┌──
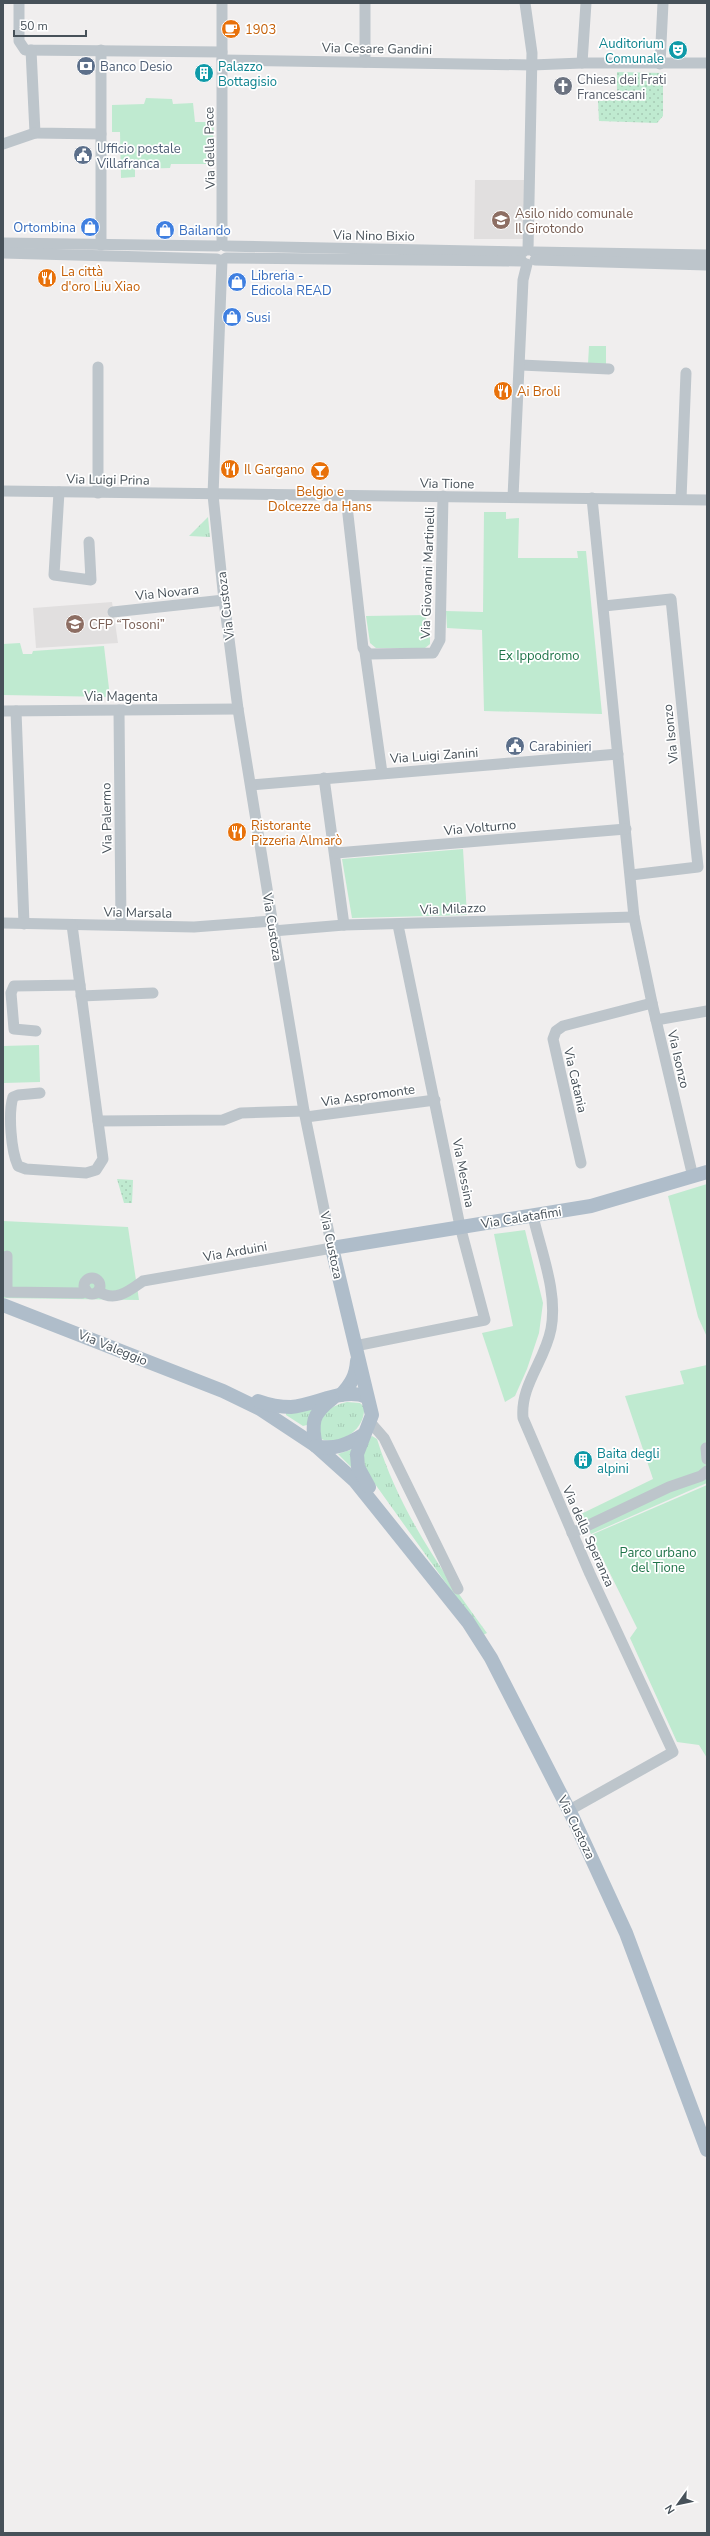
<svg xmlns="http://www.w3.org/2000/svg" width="710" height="2536" font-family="'Nunito Sans',sans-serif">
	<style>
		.education { fill: #e1dfdf }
		.grass { fill: url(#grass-tufts) }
		.park { fill: #bfead0 }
		.garden { fill: url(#garden-dots) }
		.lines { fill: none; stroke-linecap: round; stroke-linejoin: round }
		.minor { stroke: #bdc5cb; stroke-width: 11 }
		.major { stroke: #afbdca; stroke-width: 14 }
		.labels { text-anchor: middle; stroke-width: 3.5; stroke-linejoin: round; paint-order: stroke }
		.food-label { font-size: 13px; fill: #c56008; stroke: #fff; text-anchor: start }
		.culture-label { font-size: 13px; fill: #0d838f; stroke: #fff; text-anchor: start }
		.street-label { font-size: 13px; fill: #475159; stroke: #fff }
		.service-label { font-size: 13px; fill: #4e5e75; stroke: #fff; text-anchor: start }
		.worship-label { font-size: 13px; fill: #5b616d; stroke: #fff; text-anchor: start }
		.education-label { font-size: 13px; fill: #785e54; stroke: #fff; text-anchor: start }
		.shop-label { font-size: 13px; fill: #366cbe; stroke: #fff; text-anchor: start }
		.park-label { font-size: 13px; fill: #1f7449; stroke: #fff }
	</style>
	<defs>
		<pattern id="grass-tufts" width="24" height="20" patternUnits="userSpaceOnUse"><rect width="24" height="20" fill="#bfead0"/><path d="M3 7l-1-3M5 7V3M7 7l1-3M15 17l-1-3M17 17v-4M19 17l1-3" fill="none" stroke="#a6cab5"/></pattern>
		<pattern id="garden-dots" width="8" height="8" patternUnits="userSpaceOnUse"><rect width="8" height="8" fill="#bfead0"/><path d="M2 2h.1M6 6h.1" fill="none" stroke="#a6cab5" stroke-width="1.8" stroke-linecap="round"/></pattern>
	</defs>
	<rect width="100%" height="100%" fill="#f0eeee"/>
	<g class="education">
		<polygon points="475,180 525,180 523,239 474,239"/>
		<polygon points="112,602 118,643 36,648 33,608"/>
	</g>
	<g class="grass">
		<polygon points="208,517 210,537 189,536"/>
		<path d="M347,1402L360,1403L364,1407C366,1429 341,1446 321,1439C316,1417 326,1407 347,1402Z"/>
		<polygon points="313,1409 307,1425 303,1426 286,1415 286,1413"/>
		<path d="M372,1436L377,1439C400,1513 442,1571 487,1633L483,1635L365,1470L363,1450L369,1438Z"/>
		<polygon points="353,1449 351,1467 338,1454"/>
	</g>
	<g class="park">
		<polygon points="146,98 172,99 173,104 193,103 195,122 214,122 212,164 171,164 170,168 135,169 135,177 121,178 120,132 112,132 112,105 144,104"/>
		<polygon points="589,346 606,346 606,365 588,364"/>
		<polygon points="484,512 506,512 506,519 519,518 518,558 578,558 577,551 586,551 602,714 484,711 482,630 447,628 446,611 483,612"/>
		<polygon points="426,615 426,632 430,633 430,644 425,648 376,648 370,643 366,616"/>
		<polygon points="20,643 23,654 32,654 33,651 104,646 110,697 3,695 3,644"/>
		<polygon points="463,849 467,915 352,918 342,859"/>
		<polygon points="39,1045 40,1082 3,1083 3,1046"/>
		<polygon points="707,1184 707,1337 698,1317 668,1196"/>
		<polygon points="3,1221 128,1227 139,1300 3,1298"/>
		<polygon points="525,1230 543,1303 539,1333 527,1369 515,1396 505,1402 482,1333 513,1326 494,1234"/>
		<polygon points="707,1365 707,1483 591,1534 581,1514 653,1479 625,1396 684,1384 680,1371"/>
		<polygon points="707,1485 707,1758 699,1745 677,1742 630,1638 637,1628 591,1535"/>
	</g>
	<g class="garden">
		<polygon points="617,72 663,73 663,116 657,123 599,121 598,101 617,100"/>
		<polygon points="117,1179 133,1180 132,1203 124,1203"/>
	</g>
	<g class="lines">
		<g class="minor">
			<polyline points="19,3 19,41 25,50 222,52"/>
			<polyline points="525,3 532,53 528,250"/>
			<polyline points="586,3 582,63 707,63"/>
			<polyline points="31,50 35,133 101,134"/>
			<polyline points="101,50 101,245"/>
			<polyline points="222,60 532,65 582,63"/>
			<polyline points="365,62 365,3"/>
			<polyline points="660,64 663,3"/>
			<polyline points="3,144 35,133"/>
			<polyline points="3,243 217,246"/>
			<polyline points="222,244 222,3"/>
			<polyline points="225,246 523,252"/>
			<polyline points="534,252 707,255"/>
			<polyline points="3,253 217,259"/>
			<polyline points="226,258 522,261"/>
			<polyline points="535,260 707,265"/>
			<polyline points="521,365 609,369"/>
			<polyline points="3,491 707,500"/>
			<polyline points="59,492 54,575 91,580 89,542"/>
			<polyline points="98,493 98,367"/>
			<polyline points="346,497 363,648 369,654 433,653 440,640 443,496"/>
			<polyline points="513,497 523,280 527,264"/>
			<polyline points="592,498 634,917 652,1003 693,1177"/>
			<polyline points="681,499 686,373"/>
			<polyline points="604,606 671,599 698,867 631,875"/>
			<polyline points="113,612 224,600"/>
			<polyline points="365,652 382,773"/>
			<polyline points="119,710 121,925"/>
			<polyline points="3,711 238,709"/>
			<polyline points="16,711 24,924"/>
			<polyline points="324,778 344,925"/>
			<polyline points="251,785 618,754"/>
			<polyline points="336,853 626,829"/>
			<polyline points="3,923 194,927 272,921"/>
			<polyline points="273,931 344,925 634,917"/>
			<polyline points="81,996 153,993"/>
			<polyline points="656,1020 707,1011"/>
			<polyline points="36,1031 14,1029 11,993 14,986 80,985"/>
			<path d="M40,1093L18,1095L13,1097C8,1113 11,1151 18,1166L26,1169L86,1173L96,1170L103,1159L72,925"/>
			<polyline points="306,1117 435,1100"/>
			<polyline points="98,1121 223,1120 241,1113 304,1111"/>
			<polyline points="581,1163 553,1039 556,1031 563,1026 652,1003"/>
			<path d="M533,1216C541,1252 558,1292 551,1329C545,1361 520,1385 523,1418L590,1574L673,1752L575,1807"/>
			<polyline points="7,1256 7,1292 82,1293 86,1290"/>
			<circle cx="92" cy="1286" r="8"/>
			<path d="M98,1291C115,1303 129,1291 143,1281L332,1248L304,1111L276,944L238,709L224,600L213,495L222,260"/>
			<polyline points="355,1346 485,1320 460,1226 398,925"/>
			<polyline points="370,1422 384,1438 458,1589"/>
			<polyline points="706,1448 707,1459"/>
			<polyline points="572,1533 669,1487 701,1476 707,1471"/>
		</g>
		<g class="major">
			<polyline points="3,1305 223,1391 260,1409 316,1446 355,1481 468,1622 491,1658 573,1818 626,1933 707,2150"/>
			<path d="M341,1395C351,1384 356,1376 357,1361"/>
			<path d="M258,1401C269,1405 280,1407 291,1407C316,1405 343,1387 367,1397"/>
			<path d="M316,1446C311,1423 312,1414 332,1399"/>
			<path d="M316,1446C334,1450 347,1445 363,1435"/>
			<polyline points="369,1487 358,1467 357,1454 372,1415 332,1248 591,1206 707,1172"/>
		</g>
	</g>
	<defs>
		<symbol id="cafe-disc" viewBox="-11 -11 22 22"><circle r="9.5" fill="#e8710a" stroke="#fff"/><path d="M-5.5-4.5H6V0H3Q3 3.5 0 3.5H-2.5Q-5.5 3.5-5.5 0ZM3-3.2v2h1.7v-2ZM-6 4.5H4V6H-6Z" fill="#fff"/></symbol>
		<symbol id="theatre-disc" viewBox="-11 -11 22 22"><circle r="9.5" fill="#0f9aa8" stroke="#fff"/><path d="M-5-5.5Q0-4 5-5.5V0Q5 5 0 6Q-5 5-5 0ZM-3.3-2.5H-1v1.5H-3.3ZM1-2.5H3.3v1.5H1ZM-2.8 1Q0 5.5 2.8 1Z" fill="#fff"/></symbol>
		<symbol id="bank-disc" viewBox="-11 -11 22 22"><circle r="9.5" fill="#5c6f8a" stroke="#fff"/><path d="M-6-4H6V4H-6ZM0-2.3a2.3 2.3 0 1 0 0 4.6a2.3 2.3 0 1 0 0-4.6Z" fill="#fff"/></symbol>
		<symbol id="building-disc" viewBox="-11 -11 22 22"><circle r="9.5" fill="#0f9aa8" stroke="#fff"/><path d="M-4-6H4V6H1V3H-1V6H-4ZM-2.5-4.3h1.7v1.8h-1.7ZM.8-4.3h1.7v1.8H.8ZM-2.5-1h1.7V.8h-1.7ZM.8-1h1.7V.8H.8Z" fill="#fff"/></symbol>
		<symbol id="church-disc" viewBox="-11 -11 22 22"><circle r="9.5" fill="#6b7280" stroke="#fff"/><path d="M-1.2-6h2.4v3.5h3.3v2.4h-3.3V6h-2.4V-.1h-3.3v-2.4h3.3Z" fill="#fff"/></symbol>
		<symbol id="civic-disc" viewBox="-11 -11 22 22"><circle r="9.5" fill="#5c6f8a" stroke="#fff"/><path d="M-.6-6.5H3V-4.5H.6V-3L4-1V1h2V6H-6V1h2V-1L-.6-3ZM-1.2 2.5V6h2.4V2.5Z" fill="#fff"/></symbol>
		<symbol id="school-disc" viewBox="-11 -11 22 22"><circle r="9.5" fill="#8d6e63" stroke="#fff"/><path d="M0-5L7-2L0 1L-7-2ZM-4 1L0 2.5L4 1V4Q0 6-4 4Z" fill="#fff"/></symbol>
		<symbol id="shop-disc" viewBox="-11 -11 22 22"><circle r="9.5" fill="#3f7fe0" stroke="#fff"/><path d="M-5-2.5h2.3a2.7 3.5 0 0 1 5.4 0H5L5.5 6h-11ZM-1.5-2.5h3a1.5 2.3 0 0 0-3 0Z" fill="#fff"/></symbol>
		<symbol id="restaurant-disc" viewBox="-11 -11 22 22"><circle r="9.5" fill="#e8710a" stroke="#fff"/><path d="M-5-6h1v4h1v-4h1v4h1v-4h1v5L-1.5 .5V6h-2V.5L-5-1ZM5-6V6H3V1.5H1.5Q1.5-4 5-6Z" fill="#fff"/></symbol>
		<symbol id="bar-disc" viewBox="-11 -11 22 22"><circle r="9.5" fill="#e8710a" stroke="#fff"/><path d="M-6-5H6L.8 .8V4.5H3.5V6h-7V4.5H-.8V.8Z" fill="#fff"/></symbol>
	</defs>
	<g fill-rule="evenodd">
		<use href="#cafe-disc" x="220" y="18" width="22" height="22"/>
		<use href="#theatre-disc" x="667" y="39" width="22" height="22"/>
		<use href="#bank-disc" x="75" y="55" width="22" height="22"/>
		<use href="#building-disc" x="193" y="62" width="22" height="22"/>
		<use href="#church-disc" x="552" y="75" width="22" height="22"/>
		<use href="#civic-disc" x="72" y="144" width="22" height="22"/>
		<use href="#school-disc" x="490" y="209" width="22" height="22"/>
		<use href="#shop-disc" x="79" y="216" width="22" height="22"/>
		<use href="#shop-disc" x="154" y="219" width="22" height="22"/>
		<use href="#restaurant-disc" x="36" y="267" width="22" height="22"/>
		<use href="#shop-disc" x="226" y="271" width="22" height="22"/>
		<use href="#shop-disc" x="221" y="306" width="22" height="22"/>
		<use href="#restaurant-disc" x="492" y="380" width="22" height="22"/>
		<use href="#restaurant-disc" x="219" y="458" width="22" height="22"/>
		<use href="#bar-disc" x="309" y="460" width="22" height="22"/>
		<use href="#school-disc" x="64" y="613" width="22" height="22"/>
		<use href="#civic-disc" x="504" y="735" width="22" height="22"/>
		<use href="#restaurant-disc" x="226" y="821" width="22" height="22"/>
		<use href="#building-disc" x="572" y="1449" width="22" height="22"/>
	</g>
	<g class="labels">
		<g class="food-label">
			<text x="245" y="34">1903</text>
			<text x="61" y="276">La città<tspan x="61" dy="15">d'oro Liu Xiao</tspan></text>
			<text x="517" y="396">Ai Broli</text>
			<text x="244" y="474">Il Gargano</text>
			<text x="320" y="496" text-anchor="middle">Belgio e<tspan x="320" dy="15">Dolcezze da Hans</tspan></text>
			<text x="251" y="830">Ristorante<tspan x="251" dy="15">Pizzeria Almarò</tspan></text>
		</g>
		<g class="culture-label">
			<text x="664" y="48" text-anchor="end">Auditorium<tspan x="664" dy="15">Comunale</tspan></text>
			<text x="218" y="71">Palazzo<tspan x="218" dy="15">Bottagisio</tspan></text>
			<text x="597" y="1458">Baita degli<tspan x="597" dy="15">alpini</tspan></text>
		</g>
		<g class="street-label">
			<text transform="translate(377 48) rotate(1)" y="5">Via Cesare Gandini</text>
			<text transform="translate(209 148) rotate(-91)" y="5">Via della Pace</text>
			<text transform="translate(374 235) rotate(1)" y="5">Via Nino Bixio</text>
			<text transform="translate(108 479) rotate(1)" y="5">Via Luigi Prina</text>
			<text transform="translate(447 483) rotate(1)" y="5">Via Tione</text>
			<text transform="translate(427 573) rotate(-88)" y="5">Via Giovanni Martinelli</text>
			<text transform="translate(167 592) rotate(-6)" y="5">Via Novara</text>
			<text transform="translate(225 606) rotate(-97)" y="5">Via Custoza</text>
			<text x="121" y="701">Via Magenta</text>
			<text transform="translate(670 734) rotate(-96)" y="5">Via Isonzo</text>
			<text transform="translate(434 755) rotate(-4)" y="5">Via Luigi Zanini</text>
			<text transform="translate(106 818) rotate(-91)" y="5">Via Palermo</text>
			<text transform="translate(480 827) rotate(-5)" y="5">Via Volturno</text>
			<text transform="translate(453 908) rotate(-2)" y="5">Via Milazzo</text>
			<text transform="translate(138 912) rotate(1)" y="5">Via Marsala</text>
			<text transform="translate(273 927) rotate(81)" y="5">Via Custoza</text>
			<text transform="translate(679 1059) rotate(77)" y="5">Via Isonzo</text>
			<text transform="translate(576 1080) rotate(77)" y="5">Via Catania</text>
			<text transform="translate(368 1095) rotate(-8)" y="5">Via Aspromonte</text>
			<text transform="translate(464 1173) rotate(79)" y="5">Via Messina</text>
			<text transform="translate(521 1217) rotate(-9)" y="5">Via Calatafimi</text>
			<text transform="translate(332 1245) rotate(78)" y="5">Via Custoza</text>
			<text transform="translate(235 1251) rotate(-10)" y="5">Via Arduini</text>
			<text transform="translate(113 1347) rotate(22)" y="5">Via Valeggio</text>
			<text transform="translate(589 1536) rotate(66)" y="5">Via della Speranza</text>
			<text transform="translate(577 1827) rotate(64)" y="5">Via Custoza</text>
		</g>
		<g class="service-label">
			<text x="100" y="71">Banco Desio</text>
			<text x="97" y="153">Ufficio postale<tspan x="97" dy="15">Villafranca</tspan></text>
			<text x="529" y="751">Carabinieri</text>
		</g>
		<g class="worship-label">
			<text x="577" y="84">Chiesa dei Frati<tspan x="577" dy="15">Francescani</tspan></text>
		</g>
		<g class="education-label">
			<text x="515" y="218">Asilo nido comunale<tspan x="515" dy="15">Il Girotondo</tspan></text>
			<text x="89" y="629">CFP “Tosoni”</text>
		</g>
		<g class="shop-label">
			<text x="76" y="232" text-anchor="end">Ortombina</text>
			<text x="179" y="235">Bailando</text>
			<text x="251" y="280">Libreria -<tspan x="251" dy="15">Edicola READ</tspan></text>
			<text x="246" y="322">Susi</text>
		</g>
		<g class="park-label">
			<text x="539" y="660">Ex Ippodromo</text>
			<text x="658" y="1557">Parco urbano<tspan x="658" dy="15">del Tione</tspan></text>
		</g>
	</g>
	<rect width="710" height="2536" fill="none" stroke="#475159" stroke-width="8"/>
	<g transform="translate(678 2504) rotate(237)" stroke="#ffffff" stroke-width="3" paint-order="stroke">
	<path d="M0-3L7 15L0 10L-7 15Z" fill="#475159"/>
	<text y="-6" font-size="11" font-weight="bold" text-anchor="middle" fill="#475159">N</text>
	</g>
	<path d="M14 30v6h72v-6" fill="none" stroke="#475159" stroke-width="2"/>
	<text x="20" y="30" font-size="12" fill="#475159" stroke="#ffffff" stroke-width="3" paint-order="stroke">50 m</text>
</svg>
└──
▶ Your task:
The result should be every line that contains "labels", copied from the entries.

▶ Response to the task:
		.labels { text-anchor: middle; stroke-width: 3.5; stroke-linejoin: round; paint-order: stroke }
	<g class="labels">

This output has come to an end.